Query a knowledge base
bash
POST /v1/axon/knowledge-bases/:id/query| Name | Type | Required | Description |
|---|---|---|---|
| query | string | Yes | The natural language question to answer. |
| model | string | No | Generation model. Defaults to "axon-sovereign-1". |
| top_k | integer | No | Number of chunks to retrieve. Default 5, max 20. |
| include_chunks | boolean | No | Include retrieved chunks in the response. Default true. |
| system_prompt | string | No | Override the system prompt for the grounding step. |
bash
curl -X POST https://api.hldgroup.org/v1/axon/knowledge-bases/kb_01hxyz/query \
-H "x-internal-secret: <key>" \
-H "x-tenant-id: ten_01hxyz" \
-H "x-user-id: usr_01hxyz" \
-H "x-platform-role: tenant-standard-user" \
-H "Content-Type: application/json" \
-d '{
"query": "What are the first 3 steps when ransomware is detected on an endpoint?",
"top_k": 5,
"include_chunks": true
}'json
{
"data": {
"id": "qry_01hxyz",
"knowledge_base_id": "kb_01hxyz",
"knowledge_base_name": "Security runbooks",
"model": "axon-sovereign-1",
"data_residency": "au",
"sovereign": true,
"query": "What are the first 3 steps when ransomware is detected on an endpoint?",
"answer": "Based on your security runbooks, the first three steps are: (1) Immediately isolate the affected endpoint from the network using Sentinel device isolation. (2) Preserve evidence by capturing a memory dump via the forensics API before any remediation. (3) Notify the incident response team and open a critical-severity incident in HomeBase.",
"citations": [
{
"document_id": "doc_01hxyz",
"filename": "ransomware-response-v3.md",
"chunk_index": 2,
"relevance_score": 0.94
}
],
"chunks": [
{
"document_id": "doc_01hxyz",
"filename": "ransomware-response-v3.md",
"chunk_index": 2,
"text": "## Immediate containment\n1. Isolate the device..."
}
],
"usage": {
"prompt_tokens": 912,
"completion_tokens": 87,
"total_tokens": 999
}
}
}Grounding prompt pattern
By default Axon uses a conservative grounding prompt that instructs the model to answer only from the retrieved context and clearly state when information is not in the knowledge base.

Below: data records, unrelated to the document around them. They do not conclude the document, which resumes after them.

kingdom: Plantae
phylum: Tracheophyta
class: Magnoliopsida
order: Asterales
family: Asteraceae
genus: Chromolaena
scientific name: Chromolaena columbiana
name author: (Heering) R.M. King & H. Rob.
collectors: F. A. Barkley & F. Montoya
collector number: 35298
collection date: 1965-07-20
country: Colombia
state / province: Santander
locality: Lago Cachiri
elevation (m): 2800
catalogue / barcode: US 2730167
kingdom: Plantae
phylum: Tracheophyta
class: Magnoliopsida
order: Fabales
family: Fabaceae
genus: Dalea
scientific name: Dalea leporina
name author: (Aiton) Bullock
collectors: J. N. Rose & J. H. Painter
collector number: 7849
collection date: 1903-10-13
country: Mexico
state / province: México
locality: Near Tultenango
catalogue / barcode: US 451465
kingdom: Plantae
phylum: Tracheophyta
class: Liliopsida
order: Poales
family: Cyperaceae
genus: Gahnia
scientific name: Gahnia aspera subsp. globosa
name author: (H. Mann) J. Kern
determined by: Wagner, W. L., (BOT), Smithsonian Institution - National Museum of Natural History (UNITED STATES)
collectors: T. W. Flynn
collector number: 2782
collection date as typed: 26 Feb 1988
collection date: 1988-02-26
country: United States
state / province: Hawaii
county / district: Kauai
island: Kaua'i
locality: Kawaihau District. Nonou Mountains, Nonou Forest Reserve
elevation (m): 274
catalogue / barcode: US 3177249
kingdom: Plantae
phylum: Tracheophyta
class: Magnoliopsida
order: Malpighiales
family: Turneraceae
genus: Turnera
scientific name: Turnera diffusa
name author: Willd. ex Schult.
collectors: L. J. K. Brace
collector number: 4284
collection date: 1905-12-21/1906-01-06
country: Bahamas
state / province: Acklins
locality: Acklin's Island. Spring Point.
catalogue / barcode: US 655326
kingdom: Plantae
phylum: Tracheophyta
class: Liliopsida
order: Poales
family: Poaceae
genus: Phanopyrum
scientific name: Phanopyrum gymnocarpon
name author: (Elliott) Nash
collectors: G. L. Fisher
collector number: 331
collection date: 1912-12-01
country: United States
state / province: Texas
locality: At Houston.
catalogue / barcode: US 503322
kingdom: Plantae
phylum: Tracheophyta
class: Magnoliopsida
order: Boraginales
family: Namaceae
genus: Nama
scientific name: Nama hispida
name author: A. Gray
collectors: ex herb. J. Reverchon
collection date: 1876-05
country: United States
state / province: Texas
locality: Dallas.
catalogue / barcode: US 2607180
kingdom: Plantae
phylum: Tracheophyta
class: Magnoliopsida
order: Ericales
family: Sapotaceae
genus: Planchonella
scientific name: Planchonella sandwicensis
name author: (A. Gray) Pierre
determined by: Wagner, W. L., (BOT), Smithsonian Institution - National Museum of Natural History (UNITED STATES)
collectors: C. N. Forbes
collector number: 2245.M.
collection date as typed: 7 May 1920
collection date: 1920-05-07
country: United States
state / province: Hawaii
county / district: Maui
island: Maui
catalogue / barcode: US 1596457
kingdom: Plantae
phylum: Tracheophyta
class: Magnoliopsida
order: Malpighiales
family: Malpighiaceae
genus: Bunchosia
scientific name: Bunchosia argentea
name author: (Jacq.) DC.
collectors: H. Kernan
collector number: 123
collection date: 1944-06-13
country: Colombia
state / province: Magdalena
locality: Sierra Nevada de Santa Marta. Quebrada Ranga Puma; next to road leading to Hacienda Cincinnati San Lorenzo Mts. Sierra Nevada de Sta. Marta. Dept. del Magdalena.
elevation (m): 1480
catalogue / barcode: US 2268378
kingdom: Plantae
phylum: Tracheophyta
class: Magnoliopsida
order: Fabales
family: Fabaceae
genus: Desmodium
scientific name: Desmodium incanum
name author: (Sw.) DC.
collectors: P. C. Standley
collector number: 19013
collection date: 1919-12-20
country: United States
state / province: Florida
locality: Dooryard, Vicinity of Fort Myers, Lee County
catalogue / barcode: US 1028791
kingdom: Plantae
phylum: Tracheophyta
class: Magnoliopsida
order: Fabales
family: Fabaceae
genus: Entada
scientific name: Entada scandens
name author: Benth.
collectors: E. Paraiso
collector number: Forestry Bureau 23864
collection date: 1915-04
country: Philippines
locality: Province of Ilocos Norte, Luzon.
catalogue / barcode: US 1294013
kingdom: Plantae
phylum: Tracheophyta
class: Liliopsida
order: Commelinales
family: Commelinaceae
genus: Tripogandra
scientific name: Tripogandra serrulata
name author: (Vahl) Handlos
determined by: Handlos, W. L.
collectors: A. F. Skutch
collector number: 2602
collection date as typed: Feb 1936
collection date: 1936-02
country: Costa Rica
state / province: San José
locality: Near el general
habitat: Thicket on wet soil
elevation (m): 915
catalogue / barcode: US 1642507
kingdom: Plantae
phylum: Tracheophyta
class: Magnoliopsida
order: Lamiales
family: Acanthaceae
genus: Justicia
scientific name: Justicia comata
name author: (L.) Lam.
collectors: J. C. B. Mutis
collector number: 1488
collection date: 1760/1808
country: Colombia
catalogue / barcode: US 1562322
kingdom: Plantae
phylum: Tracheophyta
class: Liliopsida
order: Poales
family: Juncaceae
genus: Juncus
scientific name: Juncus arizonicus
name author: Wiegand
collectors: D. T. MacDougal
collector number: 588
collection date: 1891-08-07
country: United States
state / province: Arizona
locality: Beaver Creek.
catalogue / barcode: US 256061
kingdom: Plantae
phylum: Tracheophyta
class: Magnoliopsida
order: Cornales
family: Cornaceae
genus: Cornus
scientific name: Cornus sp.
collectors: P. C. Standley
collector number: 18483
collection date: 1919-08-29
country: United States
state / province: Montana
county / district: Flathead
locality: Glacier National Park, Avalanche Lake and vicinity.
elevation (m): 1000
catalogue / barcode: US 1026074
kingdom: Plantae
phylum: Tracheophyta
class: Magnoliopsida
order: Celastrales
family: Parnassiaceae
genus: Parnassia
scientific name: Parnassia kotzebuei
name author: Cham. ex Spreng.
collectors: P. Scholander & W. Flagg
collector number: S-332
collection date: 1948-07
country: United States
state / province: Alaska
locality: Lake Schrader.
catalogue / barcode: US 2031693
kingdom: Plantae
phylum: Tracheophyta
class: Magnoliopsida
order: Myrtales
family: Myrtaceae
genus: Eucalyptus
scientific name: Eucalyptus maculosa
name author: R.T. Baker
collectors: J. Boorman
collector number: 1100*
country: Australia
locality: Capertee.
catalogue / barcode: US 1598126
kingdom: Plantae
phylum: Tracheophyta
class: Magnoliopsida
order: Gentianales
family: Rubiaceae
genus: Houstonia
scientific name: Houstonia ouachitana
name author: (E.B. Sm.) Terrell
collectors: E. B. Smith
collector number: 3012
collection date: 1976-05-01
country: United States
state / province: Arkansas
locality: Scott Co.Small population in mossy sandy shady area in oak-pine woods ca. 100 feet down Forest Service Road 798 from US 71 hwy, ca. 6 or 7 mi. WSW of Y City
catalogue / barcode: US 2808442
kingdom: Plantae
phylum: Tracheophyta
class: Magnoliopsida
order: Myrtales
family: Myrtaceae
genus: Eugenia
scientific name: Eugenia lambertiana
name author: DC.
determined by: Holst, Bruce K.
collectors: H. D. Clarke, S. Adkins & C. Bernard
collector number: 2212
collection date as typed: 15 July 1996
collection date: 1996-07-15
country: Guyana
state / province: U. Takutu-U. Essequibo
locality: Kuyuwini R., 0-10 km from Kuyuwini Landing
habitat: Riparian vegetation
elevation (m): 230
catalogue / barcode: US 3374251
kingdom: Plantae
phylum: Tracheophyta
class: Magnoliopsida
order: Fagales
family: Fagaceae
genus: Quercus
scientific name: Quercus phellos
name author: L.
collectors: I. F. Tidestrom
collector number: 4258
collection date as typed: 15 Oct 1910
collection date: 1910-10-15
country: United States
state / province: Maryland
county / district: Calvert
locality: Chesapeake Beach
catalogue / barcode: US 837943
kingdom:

Override with system_prompt to adjust tone or scope:
json
{
"query": "Summarise our patching policy",
"system_prompt": "You are a friendly IT helpdesk assistant. Answer from the provided documents in plain language. If the answer is not in the documents, say so clearly and suggest the user contact IT."
}Multi-turn RAG chat
For conversational RAG (where follow-up questions reference prior context), use the completions endpoint with knowledge_base_id and pass the full message history:
bash
POST /v1/axon/completions
{
"model": "axon-sovereign-1",
"knowledge_base_id": "kb_01hxyz",
"messages": [
{ "role": "user", "content": "What are the steps for ransomware response?" },
{ "role": "assistant", "content": "The steps are: 1) Isolate..." },
{ "role": "user", "content": "How long does step 2 typically take?" }
]
}Tip:
relevance_score in citations indicates how closely the chunk matched the query (0–1). Scores below 0.6 typically indicate the knowledge base doesn't contain a strong answer — consider prompting the user to refine their question or expand the knowledge base.